Task directions:
For each line below that contains the word "ankle", return that line.

(Human keypoint data)
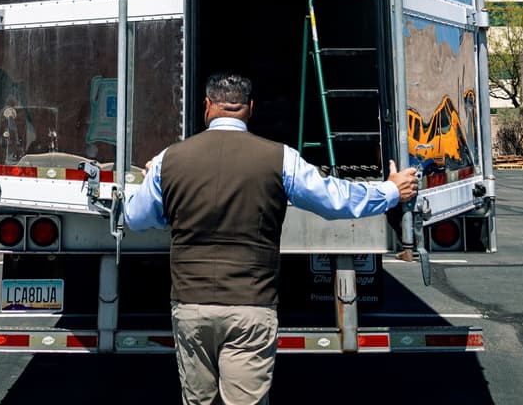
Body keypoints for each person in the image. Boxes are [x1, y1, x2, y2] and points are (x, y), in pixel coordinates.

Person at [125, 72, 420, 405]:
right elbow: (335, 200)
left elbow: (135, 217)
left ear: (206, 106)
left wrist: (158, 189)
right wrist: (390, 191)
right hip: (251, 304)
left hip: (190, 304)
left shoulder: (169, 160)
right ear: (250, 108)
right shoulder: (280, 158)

...

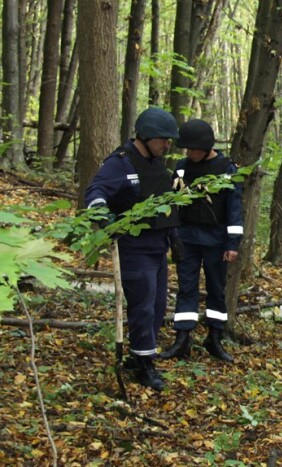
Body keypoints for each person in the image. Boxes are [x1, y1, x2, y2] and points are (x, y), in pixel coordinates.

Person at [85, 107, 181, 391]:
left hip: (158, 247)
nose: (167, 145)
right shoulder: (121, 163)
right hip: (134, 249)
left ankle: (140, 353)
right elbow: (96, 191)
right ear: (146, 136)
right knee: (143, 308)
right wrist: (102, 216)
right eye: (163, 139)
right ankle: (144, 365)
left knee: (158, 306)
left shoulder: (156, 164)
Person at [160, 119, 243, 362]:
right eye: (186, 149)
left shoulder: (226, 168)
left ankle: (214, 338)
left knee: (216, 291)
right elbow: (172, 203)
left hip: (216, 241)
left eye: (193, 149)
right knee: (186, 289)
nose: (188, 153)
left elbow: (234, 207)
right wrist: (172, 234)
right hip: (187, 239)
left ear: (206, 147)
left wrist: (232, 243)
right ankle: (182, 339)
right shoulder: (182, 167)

Answer section:
left ankle: (140, 353)
right ankle: (144, 365)
left ankle: (214, 338)
right ankle: (182, 339)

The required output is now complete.